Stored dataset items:

------------------------------

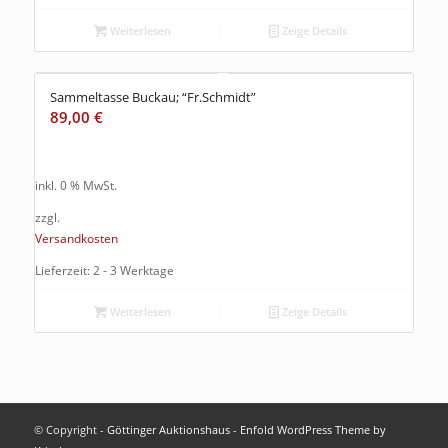
Weiterlesen
Zeige Details
Sammeltasse Buckau; “Fr.Schmidt”
89,00
€
inkl. 0 % MwSt.
zzgl.
Versandkosten
Lieferzeit: 2 - 3 Werktage
Weiterlesen
Zeige Details
© Copyright -
Göttinger Auktionshaus
-
Enfold WordPress Theme by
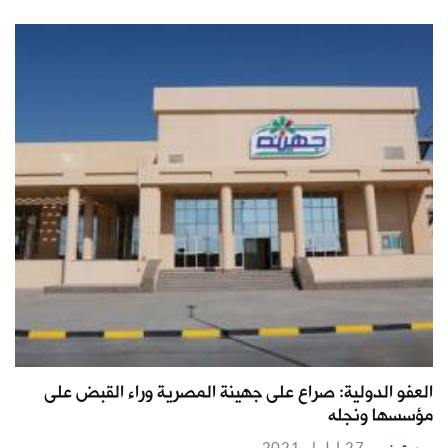
العفو الدولية: صراع على جهينة المصرية وراء القبض على
مؤسسها ونجله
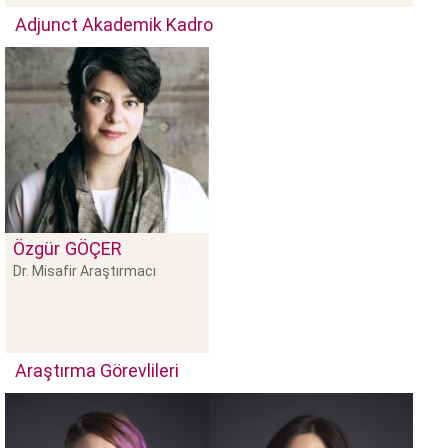
Adjunct Akademik Kadro
Özgür
GÖÇER
Dr. Misafir Araştırmacı
Araştırma Görevlileri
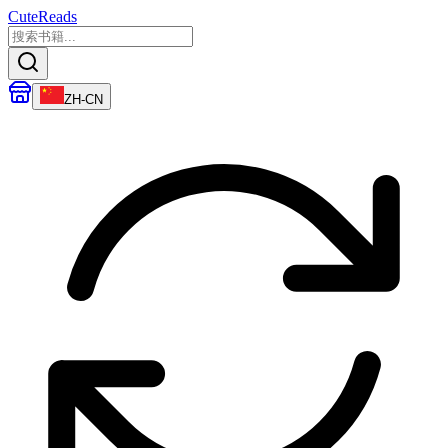
CuteReads
ZH-CN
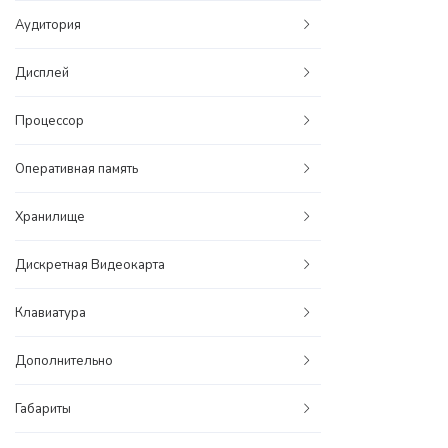
Аудитория
Дисплей
Процессор
Оперативная память
Хранилище
Дискретная Видеокарта
Клавиатура
Дополнительно
Габариты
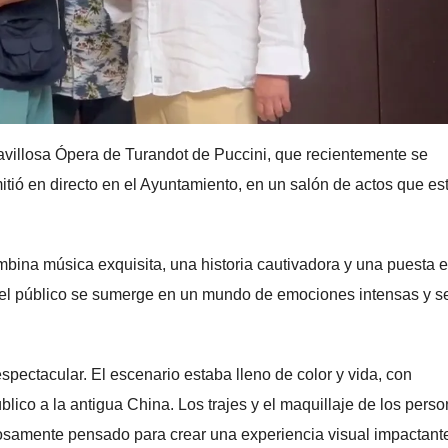
ravillosa Ópera de Turandot de Puccini, que recientemente se
itió en directo en el Ayuntamiento, en un salón de actos que es
bina música exquisita, una historia cautivadora y una puesta 
el público se sumerge en un mundo de emociones intensas y s
pectacular. El escenario estaba lleno de color y vida, con
ico a la antigua China. Los trajes y el maquillaje de los pers
osamente pensado para crear una experiencia visual impactant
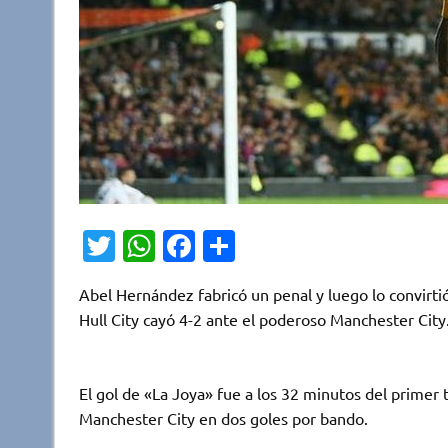
T
W
Fa
C
w
h
c
o
Abel Hernández fabricó un penal y luego lo convirti
it
at
e
m
Hull City cayó 4-2 ante el poderoso Manchester City
te
s
b
p
r
A
o
ar
El gol de «La Joya» fue a los 32 minutos del primer t
p
o
ti
Manchester City en dos goles por bando.
p
k
r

------------------------------

- [ASSIGNMENT]: Give the data again word for word, without images.

- [REPLY]:
Weiterlesen
Zeige Details
Sammeltasse Buckau; “Fr.Schmidt”
89,00
€
inkl. 0 % MwSt.
zzgl.
Versandkosten
Lieferzeit: 2 - 3 Werktage
Weiterlesen
Zeige Details
© Copyright -
Göttinger Auktionshaus
-
Enfold WordPress Theme by
العفو الدولية: صراع على جهينة المصرية وراء القبض على
مؤسسها ونجله
Adjunct Akademik Kadro
Özgür
GÖÇER
Dr. Misafir Araştırmacı
Araştırma Görevlileri
CuteReads
ZH-CN
Аудитория
Дисплей
Процессор
Оперативная память
Хранилище
Дискретная Видеокарта
Клавиатура
Дополнительно
Габариты
ravillosa Ópera de Turandot de Puccini, que recientemente se
itió en directo en el Ayuntamiento, en un salón de actos que es
bina música exquisita, una historia cautivadora y una puesta 
el público se sumerge en un mundo de emociones intensas y s
pectacular. El escenario estaba lleno de color y vida, con
ico a la antigua China. Los trajes y el maquillaje de los pers
osamente pensado para crear una experiencia visual impactant
T
W
Fa
C
w
h
c
o
Abel Hernández fabricó un penal y luego lo convirti
it
at
e
m
Hull City cayó 4-2 ante el poderoso Manchester City
te
s
b
p
r
A
o
ar
El gol de «La Joya» fue a los 32 minutos del primer t
p
o
ti
Manchester City en dos goles por bando.
p
k
r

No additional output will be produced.